Justification for the Extension: Market Unavailability
Minister Costello’s office defended the decision to extend the tax cut trial, explaining that an evaluation after the first year would be “meaningless.” This is because Philip Morris had to withdraw its flagship IQOS HTP device from the New Zealand market for several months last year after it failed to comply with new safety regulations requiring vaping devices to have a removable battery. A spokesperson for the Minister stated, “There wasn’t an evaluation because of the withdrawal of HTPs from the market… Any report back would be meaningless as the cheaper HTPs were only available for two months.”
The requirement for removable batteries has since been ditched by Minister Costello, a move she said was necessary to resolve legal action from Mason Corporation, which owns the Shosha vape store chain. With HTPs now returning to the market, the government argues that extending the review period to July 2027 will provide more substantial market data to properly assess whether a “sustained price reduction encouraged uptake by smokers” and helped reduce overall smoking rates. The evaluation will also reportedly look at whether HTPs encouraged smokers away from even safer alternatives like vapes and the extent of any “unintended uptake by young people.”
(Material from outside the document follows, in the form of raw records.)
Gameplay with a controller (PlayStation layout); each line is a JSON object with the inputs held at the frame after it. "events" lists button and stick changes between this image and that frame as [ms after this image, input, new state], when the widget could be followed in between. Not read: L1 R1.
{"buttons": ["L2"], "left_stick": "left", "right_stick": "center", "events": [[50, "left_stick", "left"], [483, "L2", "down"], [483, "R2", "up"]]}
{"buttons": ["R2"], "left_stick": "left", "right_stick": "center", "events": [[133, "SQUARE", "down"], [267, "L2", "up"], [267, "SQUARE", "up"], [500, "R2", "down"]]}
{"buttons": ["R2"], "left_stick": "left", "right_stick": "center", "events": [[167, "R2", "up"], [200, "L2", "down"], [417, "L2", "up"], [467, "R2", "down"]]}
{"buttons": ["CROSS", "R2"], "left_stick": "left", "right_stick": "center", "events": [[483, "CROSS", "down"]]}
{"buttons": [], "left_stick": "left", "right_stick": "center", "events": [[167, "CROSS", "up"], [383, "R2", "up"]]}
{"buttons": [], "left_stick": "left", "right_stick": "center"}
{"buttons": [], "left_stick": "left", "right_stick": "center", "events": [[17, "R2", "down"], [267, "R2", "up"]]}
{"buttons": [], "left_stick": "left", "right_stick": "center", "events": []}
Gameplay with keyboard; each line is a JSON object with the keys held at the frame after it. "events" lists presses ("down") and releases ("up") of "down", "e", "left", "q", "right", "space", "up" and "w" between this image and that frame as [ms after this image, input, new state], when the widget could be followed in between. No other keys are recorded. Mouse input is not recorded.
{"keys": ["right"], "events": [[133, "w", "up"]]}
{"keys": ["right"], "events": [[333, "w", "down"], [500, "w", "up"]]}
Contradictory Advice and Unproven Benefits
The initial decision to cut the HTP tax was made despite health officials advising Minister Costello that there was no clear evidence HTPs were effective for smoking cessation or significantly safer than cigarettes. Costello claimed to have her own “independent advice,” which, when later released, consisted of five articles that critics said were either outdated, about different products, or offered only weak support for her position. Treasury officials also noted that Philip Morris held a monopoly in the New Zealand HTP market and would be the primary beneficiary of the tax cut.
Furthermore, a March 2025 Ministry of Health (MOH) briefing to Costello, obtained by RNZ, revealed that Philip Morris had not initially passed on the full excise reduction to consumers. “There was no price change passed through to customers for the first month,” the MOH observed. The briefing also highlighted the difficulty in assessing harm reduction, stating, “we will not be able to track whether those same people were previously using, or likely to use vapes, for example, whether they moved from a safer alternate product to a more harmful one.” This is particularly relevant as officials from both Treasury and the Ministry of Health have advised Costello that HTPs are considered much more harmful than vaping, contrary to her claim that they “have a similar risk profile to vapes.”
Political Allegations and Industry Influence
The extension of the tax break for Philip Morris products comes amidst allegations of a close relationship between the NZ First party and the tobacco giant. Documents released in separate litigation against the vaping company JUUL alleged that Philip Morris had pitched draft legislation to NZ First as part of a lobbying campaign for its IQOS HTPs. A lobbying firm advising JUUL claimed that NZ First leader Winston Peters had a relationship with Philip Morris and that “any regulation he champions is likely to be very industry friendly.”
Mr. Peters has dismissed these claims as a “tissue of baseless accusations,” arguing that engagement with the tobacco industry is legitimate and that multiple government departments have also met with “big tobacco” for feedback on legislation. Nonetheless, the context has fueled criticism from public health groups like Health Coalition Aotearoa and Vape-Free Kids, who have called for Prime Minister Christopher Luxon to strip NZ First of the tobacco and vaping portfolio. The Prime Minister has so far defended Minister Costello, stating she is doing a “great job.”
Conclusion: A Controversial Policy with an Uncertain Future
The extension of the HTP tax cut deepens the controversy surrounding New Zealand’s tobacco harm reduction strategy. While the government frames it as a necessary step to properly evaluate a policy aimed at helping smokers quit, critics see it as a costly concession to a single tobacco company with unproven public health benefits. The Treasury’s latest update forecasts the tax cut could cost up to $293 million if continued until 2029. As the trial period now extends to 2027, the debate over whether this policy represents a pragmatic approach to harm reduction or a capitulation to industry interests will undoubtedly continue, with the health of New Zealanders and the integrity of its policymaking process at the center of the discussion.